Where an ISO 68 grade is suitable for most halogenated refrigerants, the use of POE oils with CO2 will require a higher ISO grade which will allow the significant drop in viscosity, seen in oil in contact with R-744, to be mitigated. An ISO grade higher than 80 will therefore be more appropriate and the lubricant will therefore be able to retain a viscosity sufficient to protect the compressor's parts.
Since POE oils are miscible with CO2, the lubrication system will be simple to implement. Only the water content must be controlled and the system must be clean and perfectly sealed from the moment it is commissioned.
POE oils formulated to operate with CO2 will also contain special additives to reduce the foaming phenomenon observed when the compressor starts up.

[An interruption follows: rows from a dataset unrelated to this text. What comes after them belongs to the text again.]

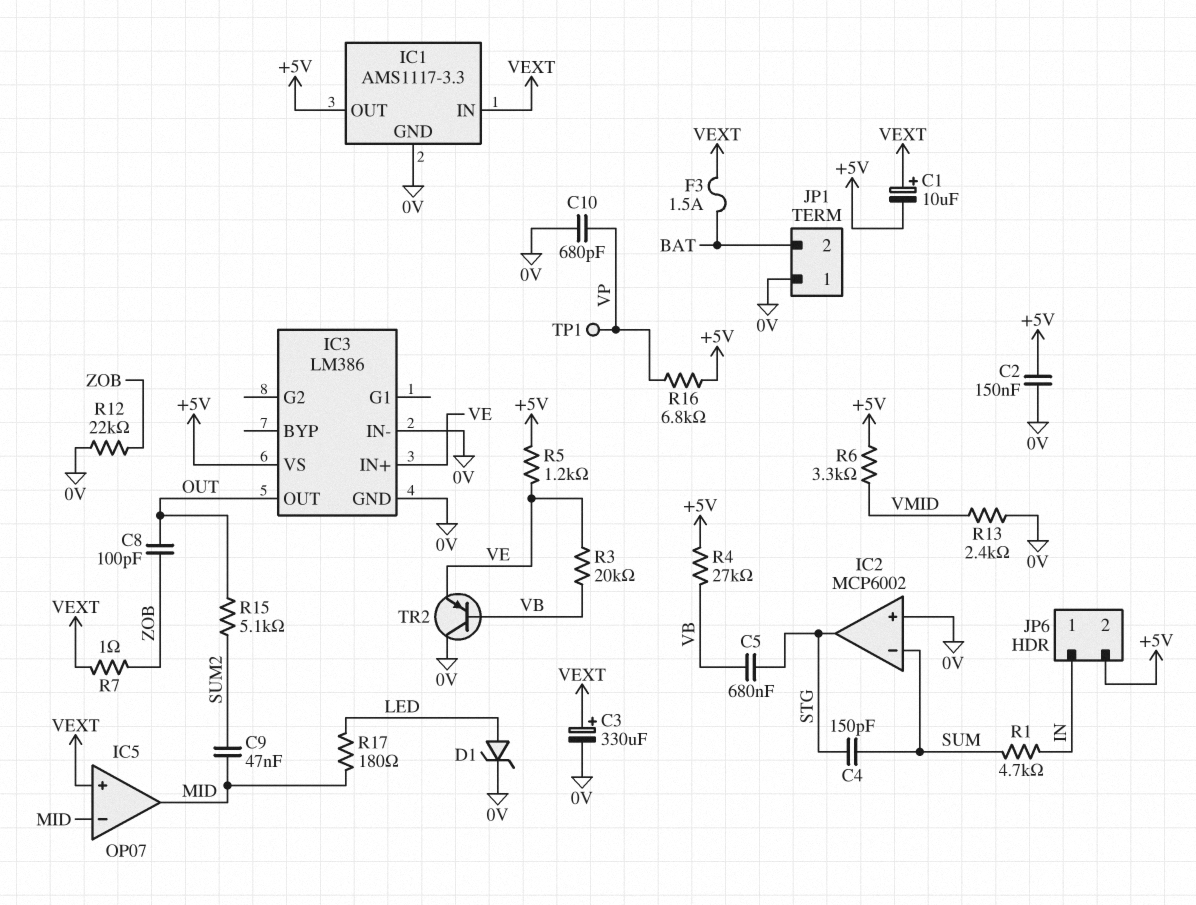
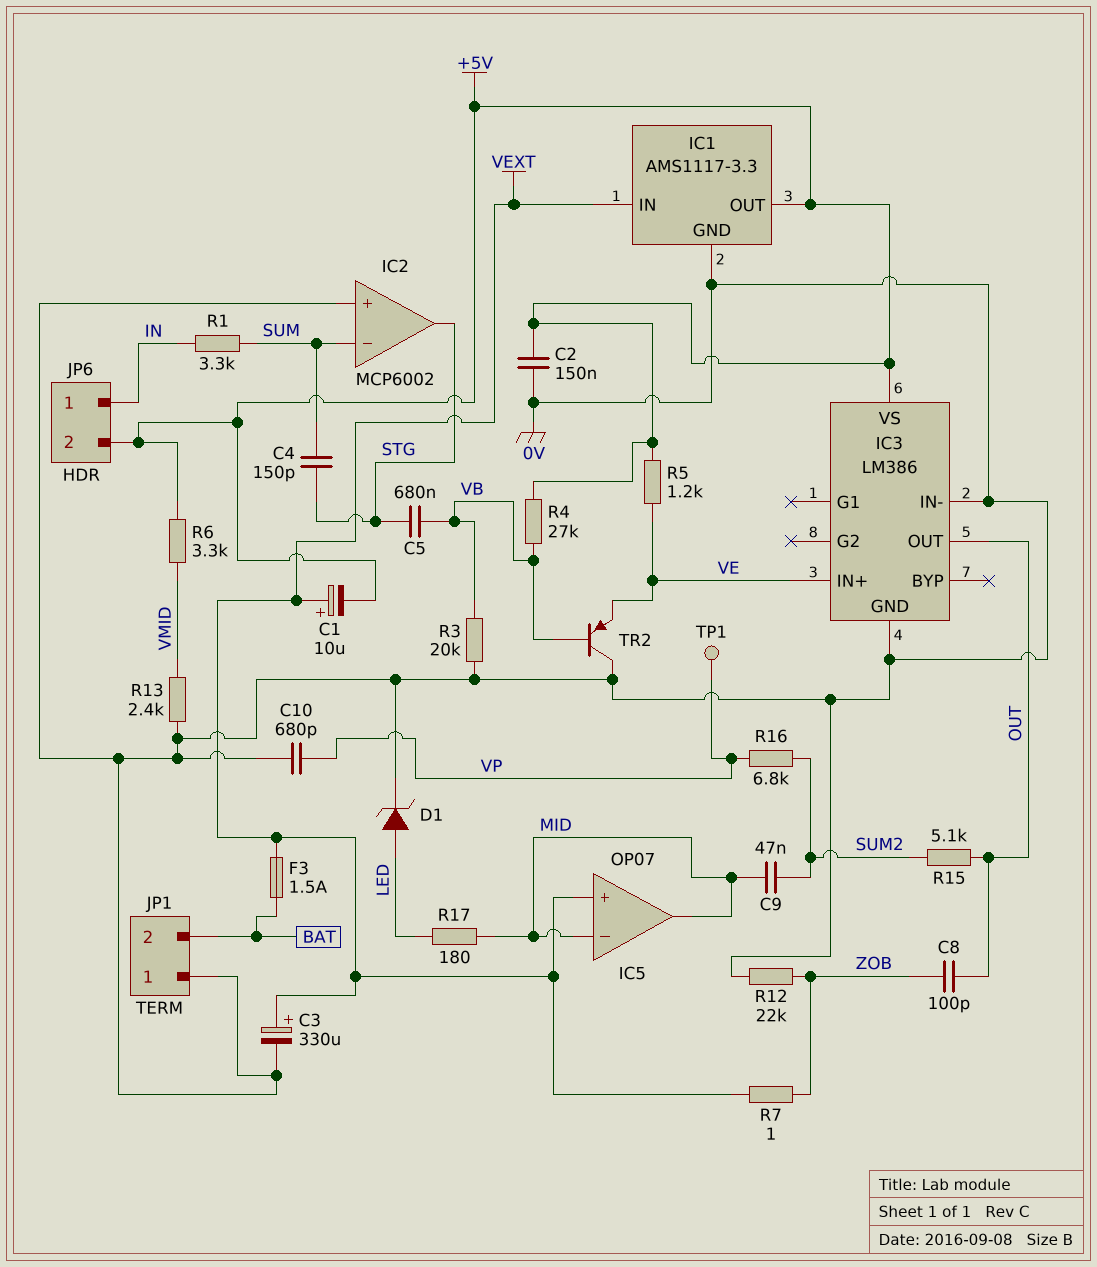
R1: 4.7k (IN, SUM) -> 3.3k (IN, SUM)
R3: 20k (VB, VE) -> 20k (0V, VB)
R16: 6.8k (+5V, VP) -> 6.8k (SUM2, VP)

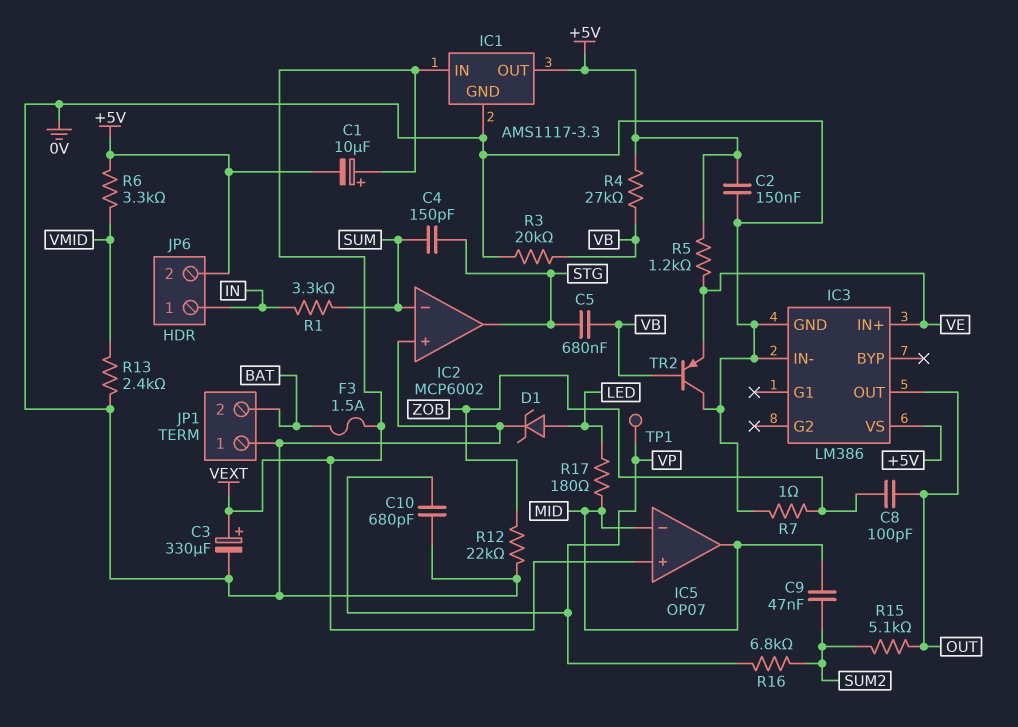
R7: 1 (VEXT, ZOB) -> 1 (0V, ZOB)

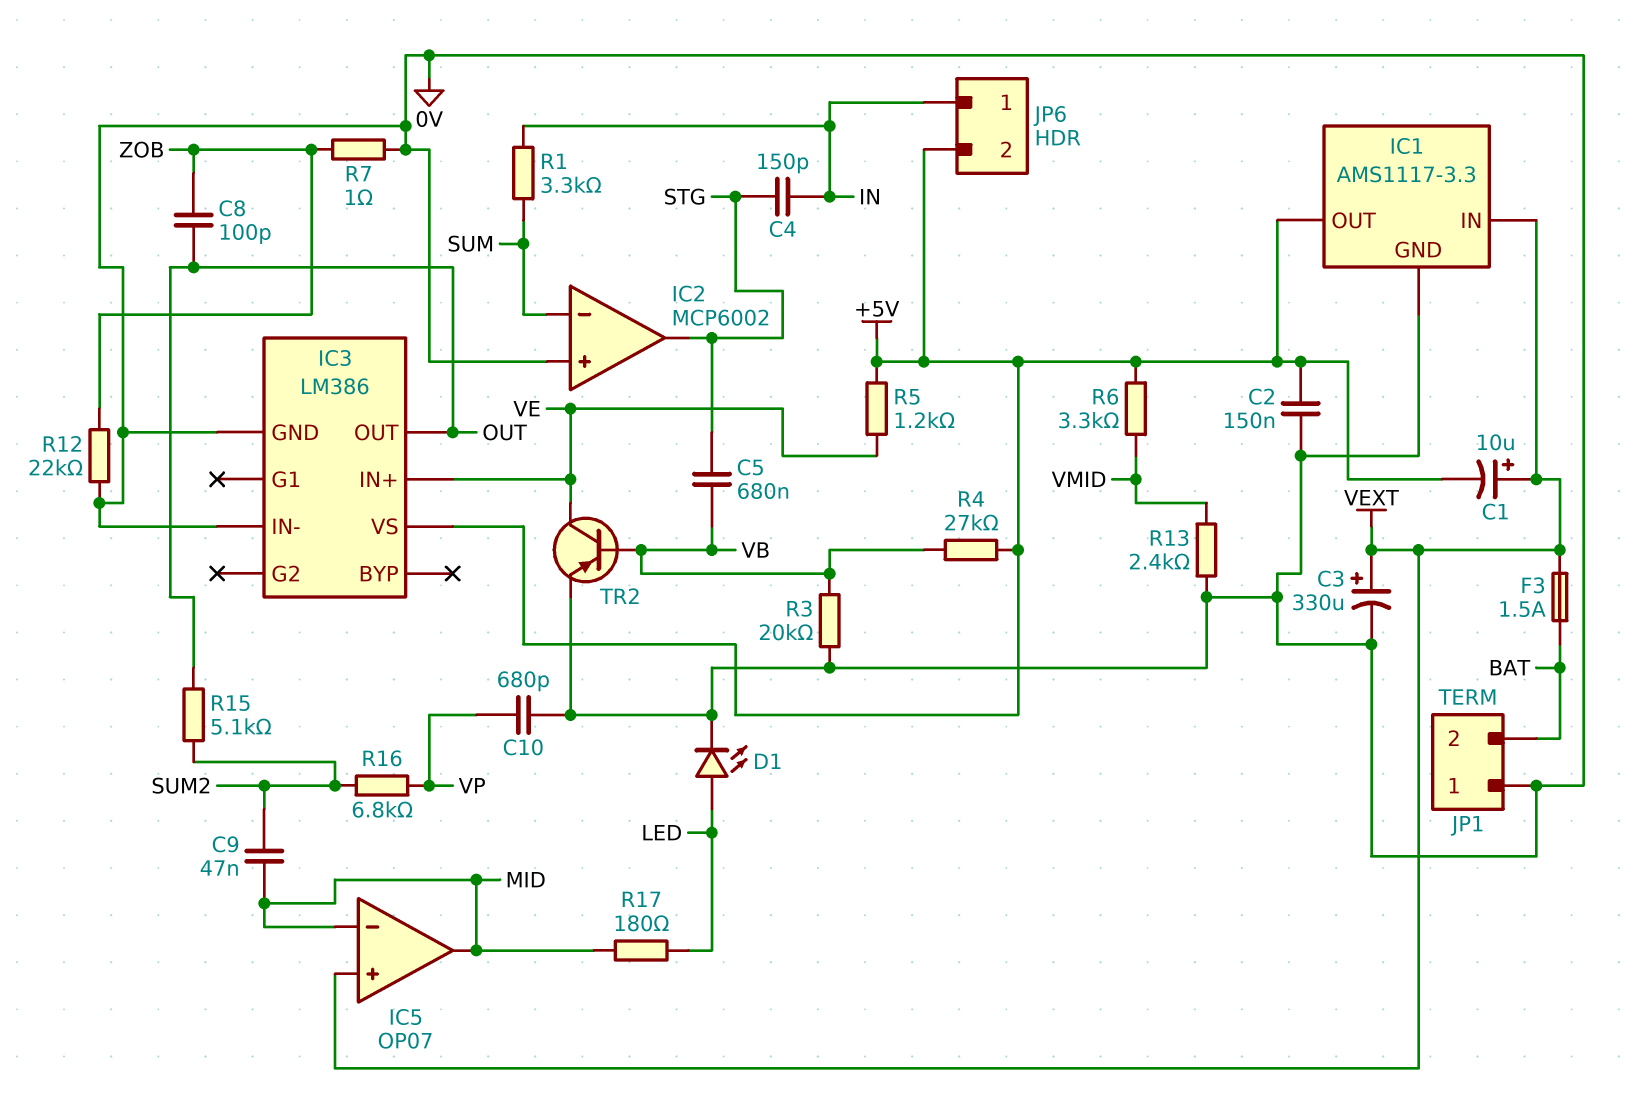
C4: 150pF (STG, SUM) -> 150pF (IN, STG)
D1: zener (A LED, K 0V) -> LED (A LED, K 0V)
TP1: test point (VP) -> none
TR2: PNP (B VB, C 0V, E VE) -> PNP (B VB, C VE, E 0V)

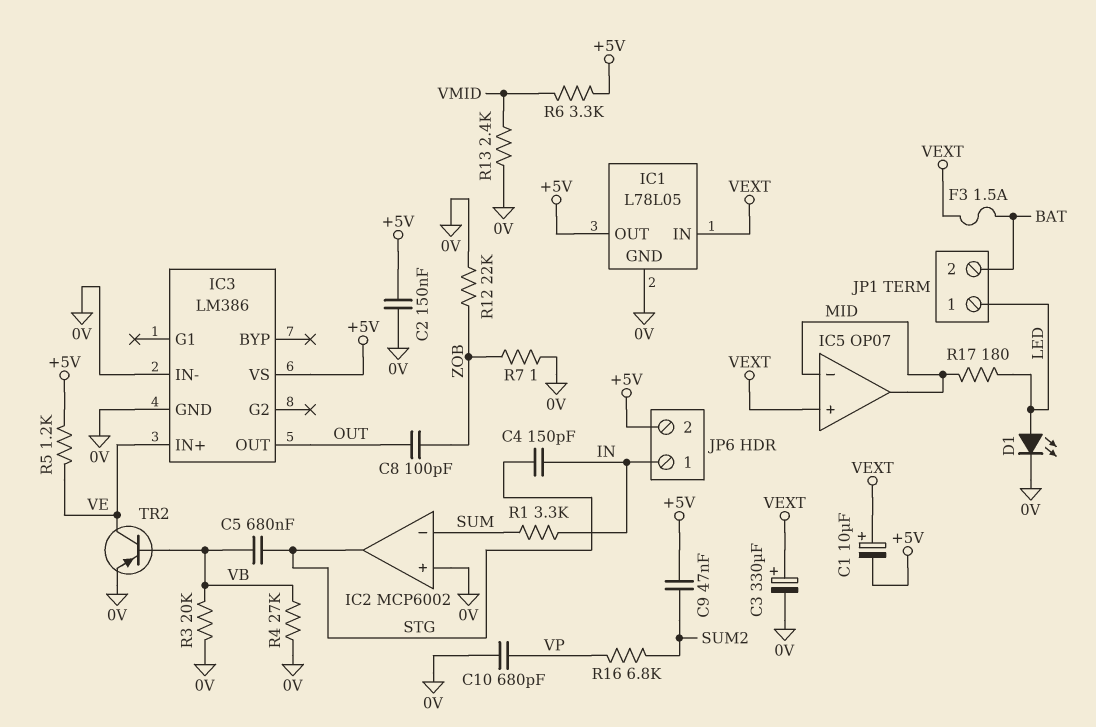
C9: 47nF (MID, SUM2) -> 47nF (+5V, SUM2)
IC1: AMS1117-3.3 -> L78L05
JP1 pin 1: 0V -> LED
R4: 27k (+5V, VB) -> 27k (0V, VB)
R15: 5.1k (OUT, SUM2) -> none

It is recommended that the oil's acidity is checked regularly, using in situ tests such as Acitest Unipro, compatible with all types of oil and that an analysis is conducted once a year (DPH A).
PAG oils :
Where PAG (polyalkylene glycol) oils are used, the reduced viscosity is not as pronounced as with POE oils. This allows the use of an ISO VG 68 grade lubricant which, with R-744 under standard working conditions, has sufficient viscosity to protect the compressor.
The miscibility of PAG oils with R-744 is sufficient to guarantee an adequate oil return, in spite of overheating by a few degrees and the exit from the evaporator.
However, due to there being two phases in the evaporator, the equipment will require adequate sizing of the pipes.
PAG oils formulated for CO2 have excellent thermal stability and can operate under the tough discharge conditions encountered in transcritical heat pumps.
Compared to POE oils, the miscibility zone with PAG is lower. At concentrations greater than 50% oil, you can see the phase separation and the formation of two layers, one containing a lot of oil and the other containing a lot of refrigerant.
Note that POE and PAG oils are very hygroscopic and that a can, once opened, should be used immediately and not stored; any remaining oil should be disposed of via the approved reprocessing network.